→ Work task: Put the lines of the listing below into a numbered list, starting at the line that contains "Der E-Commerce-Umsatz der" and ending at the line that contains "sirve para hacer", with blank lines left out. Leave the pictures out of your answer.

→ Information shown:
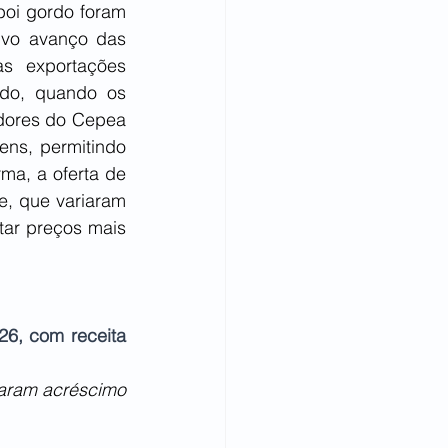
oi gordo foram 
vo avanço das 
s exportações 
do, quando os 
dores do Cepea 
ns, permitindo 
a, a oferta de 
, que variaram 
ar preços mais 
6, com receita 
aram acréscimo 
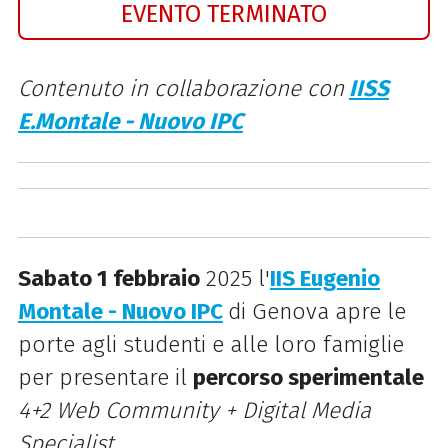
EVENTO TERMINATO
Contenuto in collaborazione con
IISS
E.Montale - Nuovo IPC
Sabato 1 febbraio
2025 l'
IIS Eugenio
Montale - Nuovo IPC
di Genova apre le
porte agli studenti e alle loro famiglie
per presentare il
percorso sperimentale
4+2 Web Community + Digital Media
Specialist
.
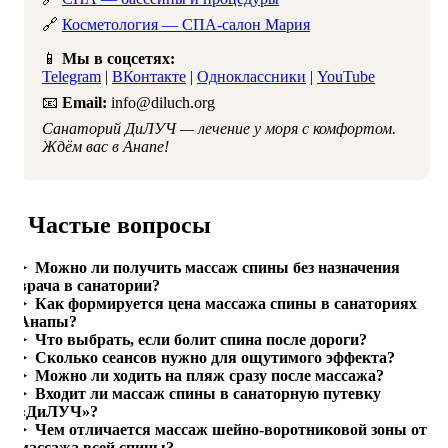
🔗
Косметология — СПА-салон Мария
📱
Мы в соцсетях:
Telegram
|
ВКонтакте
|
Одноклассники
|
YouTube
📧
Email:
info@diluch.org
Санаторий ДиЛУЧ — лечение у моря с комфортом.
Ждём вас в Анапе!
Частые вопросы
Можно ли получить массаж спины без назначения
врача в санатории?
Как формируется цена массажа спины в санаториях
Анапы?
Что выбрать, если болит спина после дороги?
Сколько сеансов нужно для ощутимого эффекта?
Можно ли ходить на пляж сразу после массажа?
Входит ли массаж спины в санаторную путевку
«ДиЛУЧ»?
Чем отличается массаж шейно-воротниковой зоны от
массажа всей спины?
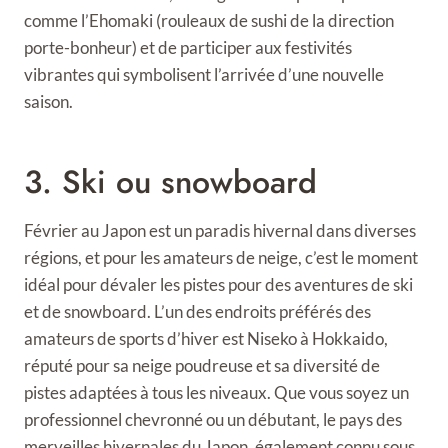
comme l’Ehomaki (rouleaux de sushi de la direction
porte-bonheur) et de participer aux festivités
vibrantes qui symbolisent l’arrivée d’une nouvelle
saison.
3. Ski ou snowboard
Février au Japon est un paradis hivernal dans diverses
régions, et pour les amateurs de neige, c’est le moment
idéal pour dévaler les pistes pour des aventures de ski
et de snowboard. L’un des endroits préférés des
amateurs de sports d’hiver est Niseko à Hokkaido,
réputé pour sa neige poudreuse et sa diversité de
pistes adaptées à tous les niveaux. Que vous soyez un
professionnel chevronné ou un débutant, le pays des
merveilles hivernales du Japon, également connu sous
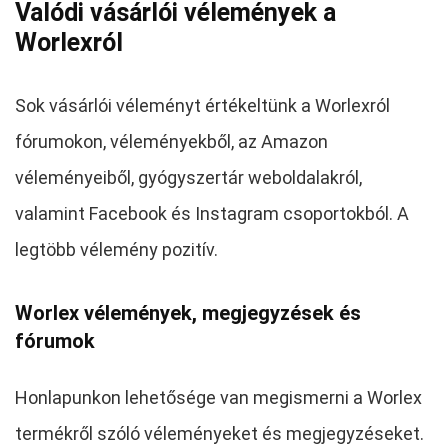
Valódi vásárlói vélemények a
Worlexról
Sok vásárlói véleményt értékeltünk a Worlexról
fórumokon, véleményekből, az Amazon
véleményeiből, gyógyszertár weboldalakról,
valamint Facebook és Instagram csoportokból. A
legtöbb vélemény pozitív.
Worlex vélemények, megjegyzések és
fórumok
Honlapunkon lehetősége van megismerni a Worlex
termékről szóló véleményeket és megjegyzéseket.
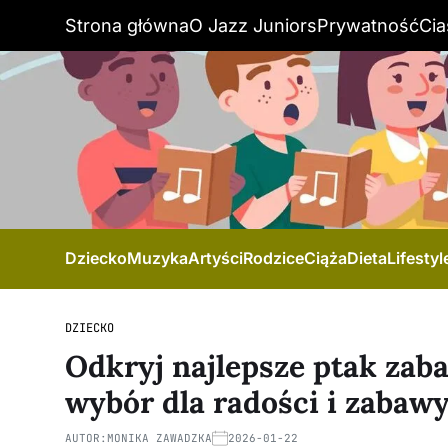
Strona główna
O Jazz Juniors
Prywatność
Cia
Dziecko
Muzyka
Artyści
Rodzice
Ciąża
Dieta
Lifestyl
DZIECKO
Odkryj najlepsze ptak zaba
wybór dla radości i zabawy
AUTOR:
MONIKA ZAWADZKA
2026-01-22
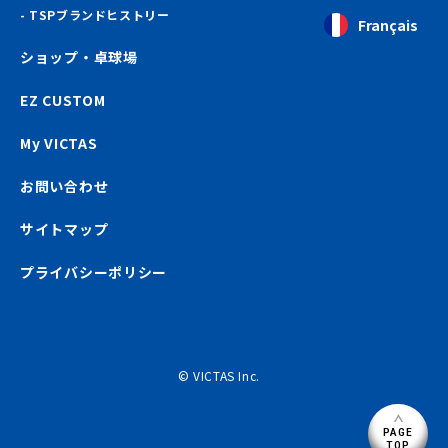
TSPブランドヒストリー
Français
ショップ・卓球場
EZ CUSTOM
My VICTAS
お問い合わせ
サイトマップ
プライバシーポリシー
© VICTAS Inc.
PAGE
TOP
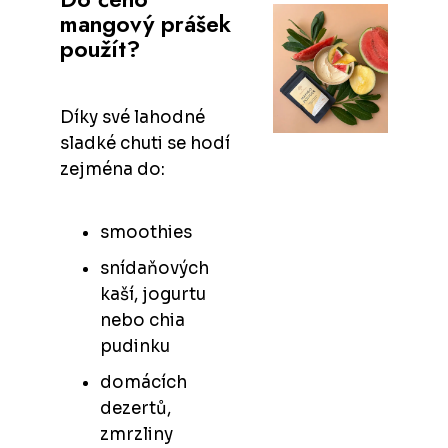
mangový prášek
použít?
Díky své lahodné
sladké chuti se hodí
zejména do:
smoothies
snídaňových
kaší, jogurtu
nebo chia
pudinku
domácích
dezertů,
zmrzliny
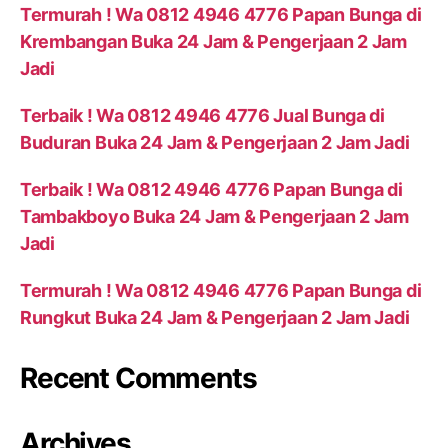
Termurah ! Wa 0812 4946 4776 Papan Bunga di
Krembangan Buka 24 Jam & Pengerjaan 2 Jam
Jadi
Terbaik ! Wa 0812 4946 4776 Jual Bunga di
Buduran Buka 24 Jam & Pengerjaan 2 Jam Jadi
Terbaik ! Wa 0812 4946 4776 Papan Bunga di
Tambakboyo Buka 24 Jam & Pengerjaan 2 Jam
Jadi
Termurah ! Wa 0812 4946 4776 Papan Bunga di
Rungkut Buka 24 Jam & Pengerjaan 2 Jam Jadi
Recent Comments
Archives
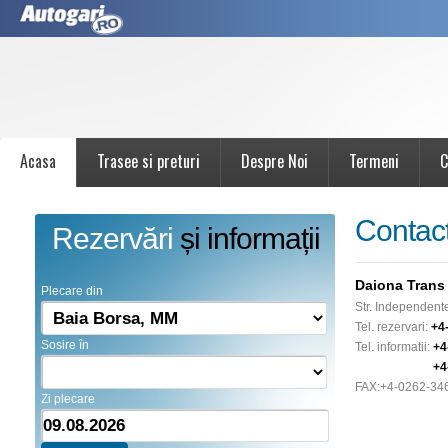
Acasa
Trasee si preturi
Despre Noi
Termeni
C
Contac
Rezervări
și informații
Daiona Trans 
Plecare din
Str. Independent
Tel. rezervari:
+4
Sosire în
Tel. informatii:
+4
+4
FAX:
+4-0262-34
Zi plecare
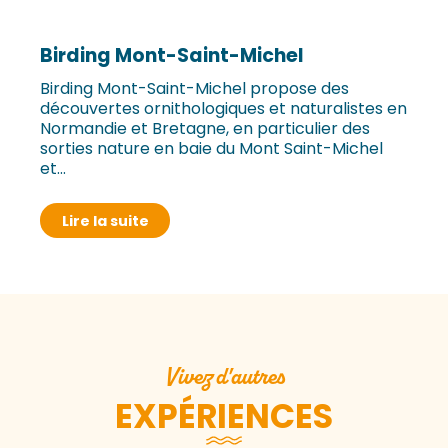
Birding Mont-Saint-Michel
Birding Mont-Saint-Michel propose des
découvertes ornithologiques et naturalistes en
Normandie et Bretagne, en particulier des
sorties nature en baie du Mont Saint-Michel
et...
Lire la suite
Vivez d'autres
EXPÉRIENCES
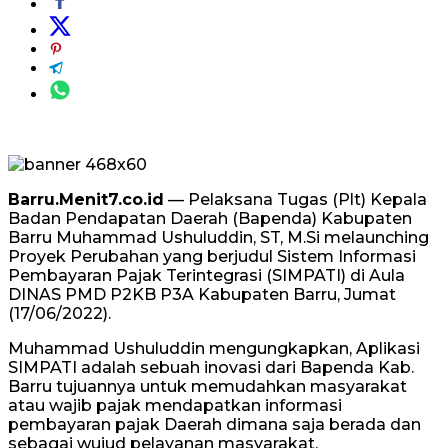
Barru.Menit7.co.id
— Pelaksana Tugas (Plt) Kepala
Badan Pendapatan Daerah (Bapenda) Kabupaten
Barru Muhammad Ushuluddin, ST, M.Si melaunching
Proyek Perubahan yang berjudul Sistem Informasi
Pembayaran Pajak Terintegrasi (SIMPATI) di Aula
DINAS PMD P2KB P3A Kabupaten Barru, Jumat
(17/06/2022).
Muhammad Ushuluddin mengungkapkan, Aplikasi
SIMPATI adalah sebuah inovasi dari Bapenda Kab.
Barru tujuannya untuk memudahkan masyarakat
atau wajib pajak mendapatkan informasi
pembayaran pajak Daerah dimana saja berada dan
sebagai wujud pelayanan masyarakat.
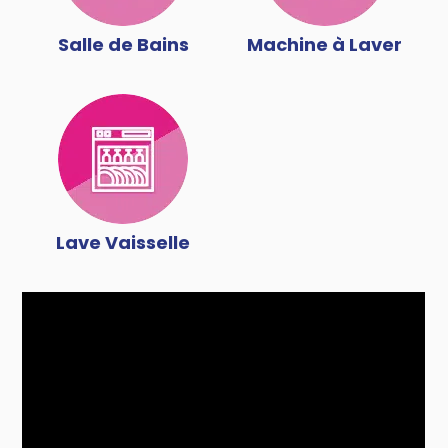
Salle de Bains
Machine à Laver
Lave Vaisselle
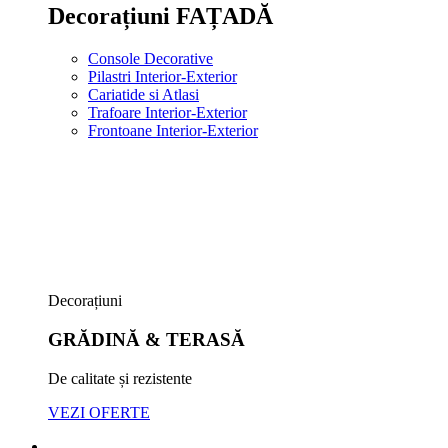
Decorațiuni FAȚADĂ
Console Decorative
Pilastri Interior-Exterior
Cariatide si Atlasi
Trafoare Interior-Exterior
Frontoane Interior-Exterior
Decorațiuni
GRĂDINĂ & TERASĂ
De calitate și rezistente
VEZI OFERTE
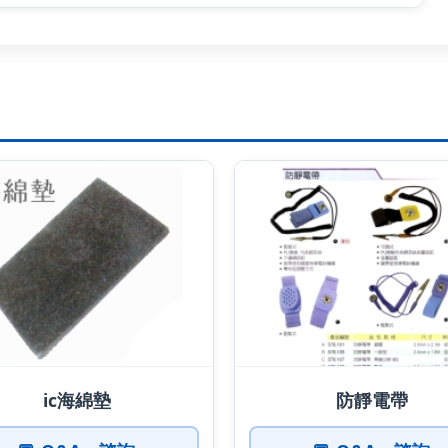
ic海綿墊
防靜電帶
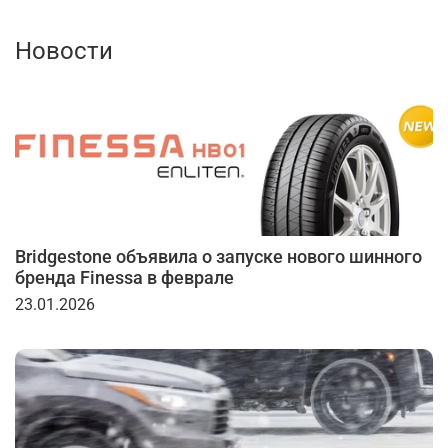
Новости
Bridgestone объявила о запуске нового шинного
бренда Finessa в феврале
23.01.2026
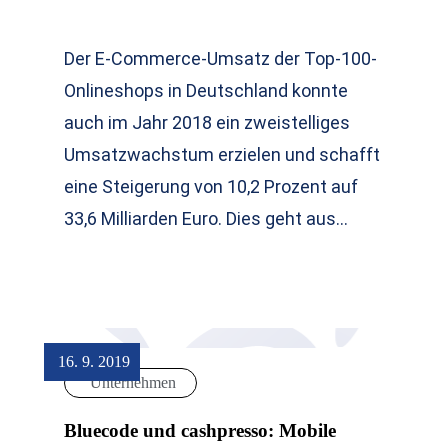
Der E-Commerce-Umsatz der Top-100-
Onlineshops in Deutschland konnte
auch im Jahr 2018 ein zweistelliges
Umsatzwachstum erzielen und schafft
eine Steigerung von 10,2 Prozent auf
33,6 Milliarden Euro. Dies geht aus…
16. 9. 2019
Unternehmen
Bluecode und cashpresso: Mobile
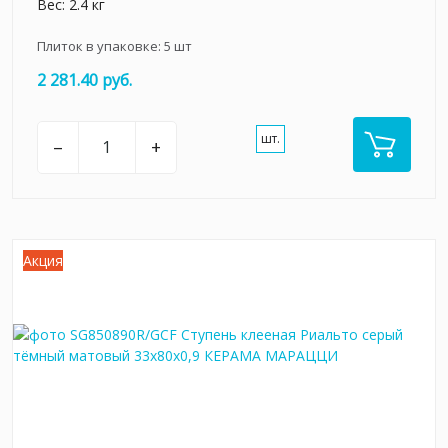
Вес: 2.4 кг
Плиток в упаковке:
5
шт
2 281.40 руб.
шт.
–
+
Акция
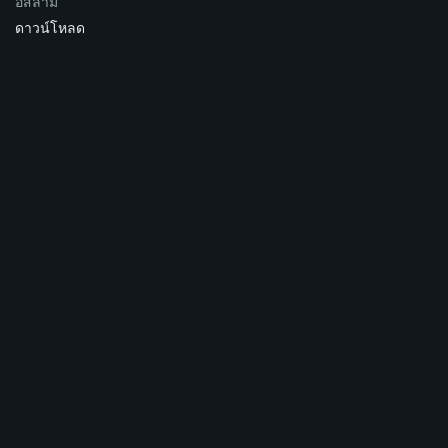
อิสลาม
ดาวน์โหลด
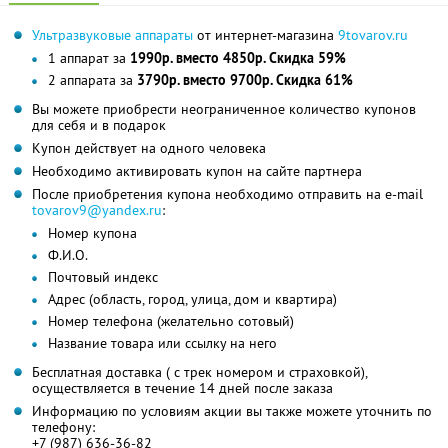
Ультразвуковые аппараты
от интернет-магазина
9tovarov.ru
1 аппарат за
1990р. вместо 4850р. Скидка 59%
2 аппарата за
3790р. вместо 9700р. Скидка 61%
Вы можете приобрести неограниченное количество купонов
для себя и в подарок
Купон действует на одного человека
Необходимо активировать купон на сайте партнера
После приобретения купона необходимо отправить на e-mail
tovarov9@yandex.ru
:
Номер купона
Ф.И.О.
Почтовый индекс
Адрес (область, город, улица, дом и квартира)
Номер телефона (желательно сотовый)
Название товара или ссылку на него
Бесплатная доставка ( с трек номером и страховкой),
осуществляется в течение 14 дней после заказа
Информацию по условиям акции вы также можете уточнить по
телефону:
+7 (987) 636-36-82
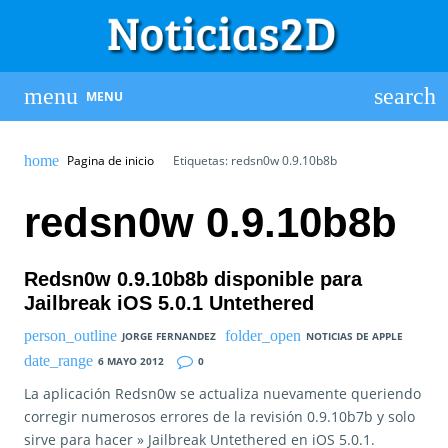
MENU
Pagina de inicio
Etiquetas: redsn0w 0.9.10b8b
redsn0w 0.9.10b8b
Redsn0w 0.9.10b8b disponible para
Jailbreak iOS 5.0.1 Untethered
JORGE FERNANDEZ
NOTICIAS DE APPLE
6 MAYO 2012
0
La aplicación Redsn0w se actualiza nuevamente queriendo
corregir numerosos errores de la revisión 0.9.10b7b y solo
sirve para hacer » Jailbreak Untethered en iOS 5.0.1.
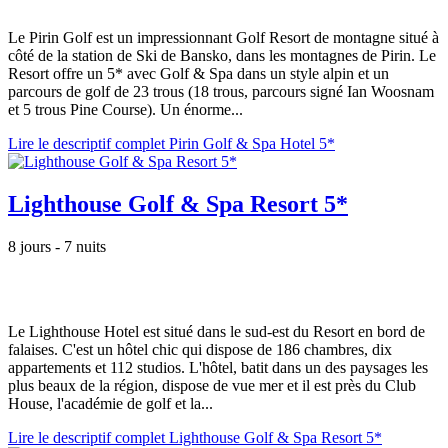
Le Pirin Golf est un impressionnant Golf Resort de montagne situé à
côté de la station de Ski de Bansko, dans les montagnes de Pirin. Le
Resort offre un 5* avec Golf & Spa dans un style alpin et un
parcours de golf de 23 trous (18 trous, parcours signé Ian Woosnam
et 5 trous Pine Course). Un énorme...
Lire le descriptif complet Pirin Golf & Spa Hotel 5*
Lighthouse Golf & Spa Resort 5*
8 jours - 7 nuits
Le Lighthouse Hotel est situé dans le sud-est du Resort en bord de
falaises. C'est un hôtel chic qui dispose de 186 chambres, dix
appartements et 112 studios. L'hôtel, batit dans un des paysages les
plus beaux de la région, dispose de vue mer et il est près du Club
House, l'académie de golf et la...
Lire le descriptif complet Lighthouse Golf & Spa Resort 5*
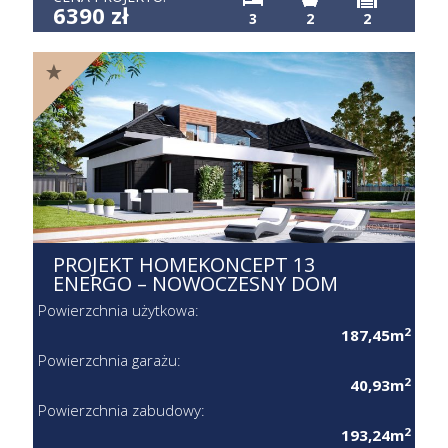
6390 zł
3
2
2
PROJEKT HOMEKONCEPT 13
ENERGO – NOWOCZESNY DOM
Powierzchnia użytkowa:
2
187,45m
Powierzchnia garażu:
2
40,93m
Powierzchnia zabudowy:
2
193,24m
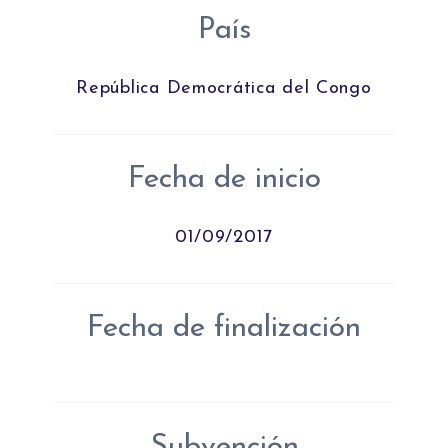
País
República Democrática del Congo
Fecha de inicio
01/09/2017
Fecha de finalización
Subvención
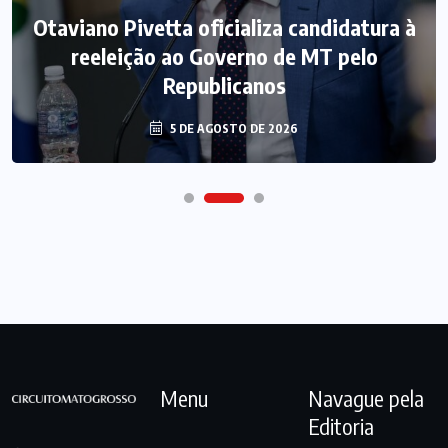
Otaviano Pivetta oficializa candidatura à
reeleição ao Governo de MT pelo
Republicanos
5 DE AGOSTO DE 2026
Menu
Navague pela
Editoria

→ Solution to the exercise:
1. Der E-Commerce-Umsatz der Top-100-
2. Onlineshops in Deutschland konnte
3. auch im Jahr 2018 ein zweistelliges
4. Umsatzwachstum erzielen und schafft
5. eine Steigerung von 10,2 Prozent auf
6. 33,6 Milliarden Euro. Dies geht aus…
7. 16. 9. 2019
8. Unternehmen
9. Bluecode und cashpresso: Mobile
10. Вес: 2.4 кг
11. Плиток в упаковке:
12. 5
13. шт
14. 2 281.40 руб.
15. шт.
16. –
17. +
18. Акция
19. อิสลาม
20. ดาวน์โหลด
21. Ультразвуковые аппараты
22. от интернет-магазина
23. 9tovarov.ru
24. 1 аппарат за
25. 1990р. вместо 4850р. Скидка 59%
26. 2 аппарата за
27. 3790р. вместо 9700р. Скидка 61%
28. Вы можете приобрести неограниченное количество купонов
29. для себя и в подарок
30. Купон действует на одного человека
31. Необходимо активировать купон на сайте партнера
32. После приобретения купона необходимо отправить на e-mail
33. tovarov9@yandex.ru
34. :
35. Номер купона
36. Ф.И.О.
37. Почтовый индекс
38. Адрес (область, город, улица, дом и квартира)
39. Номер телефона (желательно сотовый)
40. Название товара или ссылку на него
41. Бесплатная доставка ( с трек номером и страховкой),
42. осуществляется в течение 14 дней после заказа
43. Информацию по условиям акции вы также можете уточнить по
44. телефону:
45. +7 (987) 636-36-82
46. MENU
47. Pagina de inicio
48. Etiquetas: redsn0w 0.9.10b8b
49. redsn0w 0.9.10b8b
50. Redsn0w 0.9.10b8b disponible para
51. Jailbreak iOS 5.0.1 Untethered
52. JORGE FERNANDEZ
53. NOTICIAS DE APPLE
54. 6 MAYO 2012
55. 0
56. La aplicación Redsn0w se actualiza nuevamente queriendo
57. corregir numerosos errores de la revisión 0.9.10b7b y solo
58. sirve para hacer » Jailbreak Untethered en iOS 5.0.1.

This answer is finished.